- PAGE EXCERPT:
_ _ _
A first system module coordinated by the workflow manager 520 is parameter processing configuration module 511. This uses configuration information from the configuration and management module 545, for example that supplied by a configuration user 502 and/or configuration database 544, The parameter processing configuration module 511 configures the parameter processing engine 510 and/or one or more of the plug-in processors 562, 564, 556. It retrieves configuration information that specifies how to collect data from one or more data sources, such as event and alert data sources 572, 574 and 576 and other data sources 578, how to process this data, for example which plug-in modules are to be used, and how to estimate parameter values, for example which of one or more probability distributions to fit. Parameter processing configuration module 511 may control the pre-processing configurations defined using the exemplary first and second interfaces of
A second system module coordinated by the workflow manager 520 is confidence analysis module 512. In certain examples, this module determines a confidence level that is representative of the suitability of a particular mathematical model. For example, the confidence level may be calculated based on an error between prepared data and a fitted line or equation or based on a statistical deviation or other statistical measure. Certain smoothing algorithms may also generate a confidence level when applied to pre-processed data. In particular implementations, algorithms within this module graphically display estimated parameter values for selected mathematical representations, for example via dashboard interface 530 and display 532, and provide a classification based on calculated confidence levels. A classification scheme with two or more classifications may be used. The classifications may be based on threshold levels. For Example, on classification may be that the mathematical representation is “useable” or “unuseable”, a mathematical representation being useable if a calculated confidence level is above a particular threshold. Another classification may use a colour-coded system, for example a red, amber and green “traffic-light” colour scheme. The confidence analysis module 512 may present a user with a number of different mathematical representations and the confidence levels for data derived from a number of data sources; the user may then select a particular representation to define the security model and for use in a modelling and simulation system 440. The confidence analysis module 512 may be arranged to record the present selection, and any previous selections, in one or more of configuration database 544 and estimated parameter database 516.
_ _ _
- EXERCISE SET:
A. Based on the passage on system modules, decide whether each statement agrees with it. Answer yes or no for each, and quote the words that decide it.
(i) The confidence analysis module may record a user's selections in the estimated parameter database.
(ii) The parameter processing configuration module is the second system module coordinated by the workflow manager.
(iii) The classifications used by the confidence analysis module may be based on threshold levels.
B. According to the passage on system modules, what color scheme is given as an example of a color-coded classification?
C. Continue the passage on system modules from its last sentence.
_ _ _
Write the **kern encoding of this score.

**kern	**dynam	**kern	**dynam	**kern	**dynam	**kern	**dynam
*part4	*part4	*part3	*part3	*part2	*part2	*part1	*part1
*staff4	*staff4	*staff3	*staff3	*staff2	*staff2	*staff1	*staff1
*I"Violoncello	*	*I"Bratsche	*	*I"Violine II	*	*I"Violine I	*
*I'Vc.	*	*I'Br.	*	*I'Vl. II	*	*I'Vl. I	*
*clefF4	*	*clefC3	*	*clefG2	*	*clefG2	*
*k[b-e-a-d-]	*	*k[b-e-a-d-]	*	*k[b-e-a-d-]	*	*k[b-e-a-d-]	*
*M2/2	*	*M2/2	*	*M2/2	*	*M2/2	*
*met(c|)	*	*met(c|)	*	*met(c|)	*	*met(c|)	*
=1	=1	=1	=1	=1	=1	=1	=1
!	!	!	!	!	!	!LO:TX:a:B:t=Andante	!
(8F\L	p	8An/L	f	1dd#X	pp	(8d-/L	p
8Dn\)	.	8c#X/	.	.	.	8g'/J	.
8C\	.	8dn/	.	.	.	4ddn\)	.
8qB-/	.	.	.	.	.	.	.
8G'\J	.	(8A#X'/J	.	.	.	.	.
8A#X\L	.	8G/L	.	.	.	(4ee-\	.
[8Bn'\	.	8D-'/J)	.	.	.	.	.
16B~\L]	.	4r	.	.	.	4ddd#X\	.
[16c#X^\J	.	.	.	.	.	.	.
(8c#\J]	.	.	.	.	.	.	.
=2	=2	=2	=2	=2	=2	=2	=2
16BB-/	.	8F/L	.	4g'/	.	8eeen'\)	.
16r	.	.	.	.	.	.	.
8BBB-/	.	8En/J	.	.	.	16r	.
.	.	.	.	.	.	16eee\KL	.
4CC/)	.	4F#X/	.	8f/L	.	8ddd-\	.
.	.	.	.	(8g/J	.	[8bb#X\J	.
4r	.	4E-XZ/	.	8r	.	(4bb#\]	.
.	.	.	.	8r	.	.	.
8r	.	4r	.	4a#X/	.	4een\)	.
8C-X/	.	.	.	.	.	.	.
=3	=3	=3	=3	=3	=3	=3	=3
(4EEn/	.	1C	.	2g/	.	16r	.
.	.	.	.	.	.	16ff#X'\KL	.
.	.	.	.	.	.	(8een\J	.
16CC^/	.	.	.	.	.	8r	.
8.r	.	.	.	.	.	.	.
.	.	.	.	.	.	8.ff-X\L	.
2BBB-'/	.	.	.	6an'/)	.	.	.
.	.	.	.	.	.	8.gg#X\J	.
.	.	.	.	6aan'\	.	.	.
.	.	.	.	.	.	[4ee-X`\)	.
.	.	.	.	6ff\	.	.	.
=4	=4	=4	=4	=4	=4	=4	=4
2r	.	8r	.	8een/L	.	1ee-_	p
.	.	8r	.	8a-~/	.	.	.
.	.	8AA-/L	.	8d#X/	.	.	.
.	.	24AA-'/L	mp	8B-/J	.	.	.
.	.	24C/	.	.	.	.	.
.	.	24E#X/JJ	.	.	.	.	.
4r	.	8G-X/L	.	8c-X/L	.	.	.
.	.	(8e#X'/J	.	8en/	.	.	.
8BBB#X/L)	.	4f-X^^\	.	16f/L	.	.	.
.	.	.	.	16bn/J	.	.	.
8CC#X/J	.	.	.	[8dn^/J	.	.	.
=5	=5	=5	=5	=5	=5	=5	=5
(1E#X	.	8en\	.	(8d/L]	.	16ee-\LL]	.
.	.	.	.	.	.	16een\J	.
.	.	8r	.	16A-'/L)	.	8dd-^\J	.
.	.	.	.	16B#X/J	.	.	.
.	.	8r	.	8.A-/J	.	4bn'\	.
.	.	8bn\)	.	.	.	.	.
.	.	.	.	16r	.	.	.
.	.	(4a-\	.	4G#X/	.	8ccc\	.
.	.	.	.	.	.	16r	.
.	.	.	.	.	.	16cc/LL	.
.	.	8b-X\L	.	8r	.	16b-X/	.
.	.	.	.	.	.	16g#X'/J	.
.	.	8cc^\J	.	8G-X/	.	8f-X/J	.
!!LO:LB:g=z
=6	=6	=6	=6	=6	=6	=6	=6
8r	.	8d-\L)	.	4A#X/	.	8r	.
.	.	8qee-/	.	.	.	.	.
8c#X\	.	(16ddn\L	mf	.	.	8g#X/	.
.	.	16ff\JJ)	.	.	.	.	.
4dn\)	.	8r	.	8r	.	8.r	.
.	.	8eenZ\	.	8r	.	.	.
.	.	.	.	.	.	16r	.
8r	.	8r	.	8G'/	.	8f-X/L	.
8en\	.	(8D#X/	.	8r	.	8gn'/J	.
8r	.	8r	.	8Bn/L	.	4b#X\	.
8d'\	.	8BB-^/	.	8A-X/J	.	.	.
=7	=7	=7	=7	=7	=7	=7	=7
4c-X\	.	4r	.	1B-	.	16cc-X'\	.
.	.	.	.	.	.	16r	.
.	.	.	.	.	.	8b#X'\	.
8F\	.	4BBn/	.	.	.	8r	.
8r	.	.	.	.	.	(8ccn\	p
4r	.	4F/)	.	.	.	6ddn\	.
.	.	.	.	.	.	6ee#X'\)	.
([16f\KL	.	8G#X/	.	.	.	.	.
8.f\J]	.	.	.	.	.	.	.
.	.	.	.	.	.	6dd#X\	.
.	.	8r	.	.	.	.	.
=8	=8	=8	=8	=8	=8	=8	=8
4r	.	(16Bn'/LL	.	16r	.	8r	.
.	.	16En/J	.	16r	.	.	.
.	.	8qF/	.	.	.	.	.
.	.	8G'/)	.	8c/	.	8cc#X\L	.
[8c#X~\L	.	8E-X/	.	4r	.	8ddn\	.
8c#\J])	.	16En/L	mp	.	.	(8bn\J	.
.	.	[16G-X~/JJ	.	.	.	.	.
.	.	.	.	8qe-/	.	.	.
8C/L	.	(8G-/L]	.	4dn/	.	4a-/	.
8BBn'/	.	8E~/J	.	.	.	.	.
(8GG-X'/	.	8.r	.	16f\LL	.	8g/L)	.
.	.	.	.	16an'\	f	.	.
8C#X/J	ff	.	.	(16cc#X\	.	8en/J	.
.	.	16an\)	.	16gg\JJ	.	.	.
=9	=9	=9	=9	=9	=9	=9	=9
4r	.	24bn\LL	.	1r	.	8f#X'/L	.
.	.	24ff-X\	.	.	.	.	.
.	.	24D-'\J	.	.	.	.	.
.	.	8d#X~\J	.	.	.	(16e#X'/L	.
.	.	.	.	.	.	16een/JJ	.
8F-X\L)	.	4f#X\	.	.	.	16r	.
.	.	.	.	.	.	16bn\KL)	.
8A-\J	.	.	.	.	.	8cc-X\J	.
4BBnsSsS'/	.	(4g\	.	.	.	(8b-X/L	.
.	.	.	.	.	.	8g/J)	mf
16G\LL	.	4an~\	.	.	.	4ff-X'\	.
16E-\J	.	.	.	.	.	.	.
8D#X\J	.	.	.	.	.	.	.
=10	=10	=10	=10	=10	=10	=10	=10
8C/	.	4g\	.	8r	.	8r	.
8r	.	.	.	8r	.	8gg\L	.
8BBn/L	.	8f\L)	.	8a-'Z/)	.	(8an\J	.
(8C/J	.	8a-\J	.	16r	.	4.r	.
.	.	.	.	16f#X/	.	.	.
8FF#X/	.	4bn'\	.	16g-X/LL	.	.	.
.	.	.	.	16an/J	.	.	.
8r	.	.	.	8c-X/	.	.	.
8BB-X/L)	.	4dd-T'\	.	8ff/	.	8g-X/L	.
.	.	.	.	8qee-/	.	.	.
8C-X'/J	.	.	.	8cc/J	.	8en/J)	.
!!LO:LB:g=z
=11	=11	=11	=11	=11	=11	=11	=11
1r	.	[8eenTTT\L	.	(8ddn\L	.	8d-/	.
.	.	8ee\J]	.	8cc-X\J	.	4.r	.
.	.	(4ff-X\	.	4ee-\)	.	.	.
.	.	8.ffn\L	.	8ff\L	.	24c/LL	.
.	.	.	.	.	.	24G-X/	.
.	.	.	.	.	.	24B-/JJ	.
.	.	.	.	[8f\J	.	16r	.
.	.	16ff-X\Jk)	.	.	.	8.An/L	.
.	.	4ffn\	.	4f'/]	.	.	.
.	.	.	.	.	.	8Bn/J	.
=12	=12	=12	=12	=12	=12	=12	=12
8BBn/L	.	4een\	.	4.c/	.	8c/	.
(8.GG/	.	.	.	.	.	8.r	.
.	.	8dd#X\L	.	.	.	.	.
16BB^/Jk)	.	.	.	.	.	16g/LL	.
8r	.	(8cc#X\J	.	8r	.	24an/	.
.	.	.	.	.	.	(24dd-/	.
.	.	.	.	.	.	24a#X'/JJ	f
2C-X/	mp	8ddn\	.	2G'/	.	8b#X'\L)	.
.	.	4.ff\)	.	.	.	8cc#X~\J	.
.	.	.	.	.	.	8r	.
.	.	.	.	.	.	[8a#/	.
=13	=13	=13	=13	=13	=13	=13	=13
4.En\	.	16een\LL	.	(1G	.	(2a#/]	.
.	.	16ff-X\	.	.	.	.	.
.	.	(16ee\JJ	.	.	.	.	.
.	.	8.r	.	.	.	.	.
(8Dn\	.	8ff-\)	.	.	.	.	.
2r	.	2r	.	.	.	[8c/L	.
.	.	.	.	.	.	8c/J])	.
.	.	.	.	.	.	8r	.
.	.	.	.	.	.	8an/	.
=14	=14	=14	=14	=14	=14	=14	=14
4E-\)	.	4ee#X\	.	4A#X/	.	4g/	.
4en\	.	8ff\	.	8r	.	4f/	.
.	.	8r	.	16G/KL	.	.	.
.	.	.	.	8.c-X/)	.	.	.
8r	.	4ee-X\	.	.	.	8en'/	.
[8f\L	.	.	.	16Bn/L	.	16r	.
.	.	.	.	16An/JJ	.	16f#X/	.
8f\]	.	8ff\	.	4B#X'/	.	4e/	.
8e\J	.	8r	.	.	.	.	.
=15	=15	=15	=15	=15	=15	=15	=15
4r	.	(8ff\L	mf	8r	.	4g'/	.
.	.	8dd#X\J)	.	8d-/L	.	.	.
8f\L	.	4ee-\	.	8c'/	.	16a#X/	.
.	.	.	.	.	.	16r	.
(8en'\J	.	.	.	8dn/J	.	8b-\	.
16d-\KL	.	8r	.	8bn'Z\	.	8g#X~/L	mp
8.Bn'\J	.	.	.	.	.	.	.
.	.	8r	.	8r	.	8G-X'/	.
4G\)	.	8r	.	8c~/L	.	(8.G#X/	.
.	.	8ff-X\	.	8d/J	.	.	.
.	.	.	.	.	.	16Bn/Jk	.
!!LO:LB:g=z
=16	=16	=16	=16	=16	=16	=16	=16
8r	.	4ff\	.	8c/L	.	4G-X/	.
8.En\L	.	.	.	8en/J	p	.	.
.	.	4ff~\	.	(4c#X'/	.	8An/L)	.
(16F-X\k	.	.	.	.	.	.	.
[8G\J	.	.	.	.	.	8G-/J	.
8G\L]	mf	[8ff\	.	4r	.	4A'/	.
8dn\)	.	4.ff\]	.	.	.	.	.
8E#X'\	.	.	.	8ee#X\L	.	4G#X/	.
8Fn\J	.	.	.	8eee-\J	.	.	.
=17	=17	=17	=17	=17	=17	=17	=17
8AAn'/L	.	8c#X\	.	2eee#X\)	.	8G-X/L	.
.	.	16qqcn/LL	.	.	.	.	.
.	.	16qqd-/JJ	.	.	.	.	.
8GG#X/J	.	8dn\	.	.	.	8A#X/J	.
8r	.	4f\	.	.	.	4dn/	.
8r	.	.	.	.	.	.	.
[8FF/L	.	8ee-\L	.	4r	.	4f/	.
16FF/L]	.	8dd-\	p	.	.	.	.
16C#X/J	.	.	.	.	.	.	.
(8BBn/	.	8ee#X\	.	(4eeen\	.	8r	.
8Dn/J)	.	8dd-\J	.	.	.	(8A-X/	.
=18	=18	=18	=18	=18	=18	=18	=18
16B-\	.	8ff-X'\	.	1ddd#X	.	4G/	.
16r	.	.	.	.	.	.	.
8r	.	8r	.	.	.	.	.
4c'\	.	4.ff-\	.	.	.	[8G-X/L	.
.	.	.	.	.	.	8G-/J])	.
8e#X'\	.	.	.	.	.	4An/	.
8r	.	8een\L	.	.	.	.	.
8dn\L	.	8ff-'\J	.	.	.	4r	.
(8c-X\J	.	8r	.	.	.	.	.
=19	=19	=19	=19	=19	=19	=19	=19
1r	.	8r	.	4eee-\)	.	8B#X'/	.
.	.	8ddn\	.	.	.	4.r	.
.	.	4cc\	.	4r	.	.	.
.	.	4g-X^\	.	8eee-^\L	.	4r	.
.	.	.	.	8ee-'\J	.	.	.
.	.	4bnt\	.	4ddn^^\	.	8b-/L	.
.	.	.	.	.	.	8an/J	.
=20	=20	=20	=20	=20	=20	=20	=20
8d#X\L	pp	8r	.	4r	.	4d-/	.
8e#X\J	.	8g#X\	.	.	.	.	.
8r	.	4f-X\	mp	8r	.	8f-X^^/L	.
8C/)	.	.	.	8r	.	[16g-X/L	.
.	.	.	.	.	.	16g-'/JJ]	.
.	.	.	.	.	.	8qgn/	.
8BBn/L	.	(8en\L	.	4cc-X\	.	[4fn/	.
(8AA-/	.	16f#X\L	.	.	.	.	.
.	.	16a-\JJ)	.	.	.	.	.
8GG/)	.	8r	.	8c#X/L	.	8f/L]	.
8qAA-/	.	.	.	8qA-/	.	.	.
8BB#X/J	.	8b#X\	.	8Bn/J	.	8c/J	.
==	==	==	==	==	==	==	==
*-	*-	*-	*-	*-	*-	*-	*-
_ _ _
- ANSWERS BY TASK:
A.
(i) Yes: "The confidence analysis module 512 may be arranged to record the present selection, and any previous selections, in one or more of configuration database 544 and estimated parameter database 516."
(ii) No: "A first system module coordinated by the workflow manager 520 is parameter processing configuration module 511."
(iii) Yes: "The classifications may be based on threshold levels."

B. A red, amber and green traffic-light scheme.

C.
A third system module coordinated by the workflow manager 520 is modelling and simulation mapping module 513. This module controls how parameter values estimated by the parameter processing engine 510 are mapped into existing modelling and simulation systems, for example modelling and simulation system 440. This module may make use of modelling and simulation interface 550 that provides a set of capabilities, such as function calls, application program interfaces (APIs) or data wrappers, to interact with existing modelling and simulation systems and tools 554, 556. For example, if a modelling and simulation system uses security models defined in a particular structured programming language, the modelling and simulation mapping module 513 may write estimated parameter values to configuration files for the security models, including placing the estimated parameters values in a format that can be read by the structured programming language and used be the modelling and simulation systems and tools. In certain implementations, modelling and simulation interface 550 outputs mapped parameters to particular modelling and simulation systems. These systems may provide a programming language and general framework to represent and run executable security models. They may also provide a framework to perform Monte Carlo simulations using the aforementioned security models.
A fourth system module coordinated by the workflow manager 520 is modelling and simulation simulation module 514. This module controls interactions between the mapping system and modelling and simulation systems. This may be achieved using modelling and simulation interface 550. For example, the modelling and simulation simulation module 514 may instruct a particular modelling and simulation system or tool 554, 556 to carry out an experimental simulation, using a selected security model and estimate parameter values from the parameter processing engine 510. In certain implementations, the modelling and simulation simulation module 514 uses the modelling and simulation mapping module 513 to place estimated parameter values in the correct form for simulation using a selected security model. A security model may be selected by an configuration user 502, for example using configuration and management module 545, or may be selected based on the suitability of security model following analysis, for example a security model that best fits measured and/or pre-processed data may be selected. In certain cases, if analysis shows that existing security models do not accurately model the data, a new security model may be generated based on a new or revised underlying mathematical representation. This new security model may then be used in the instructed simulation. The results of experimental simulations are stored in a results database 552.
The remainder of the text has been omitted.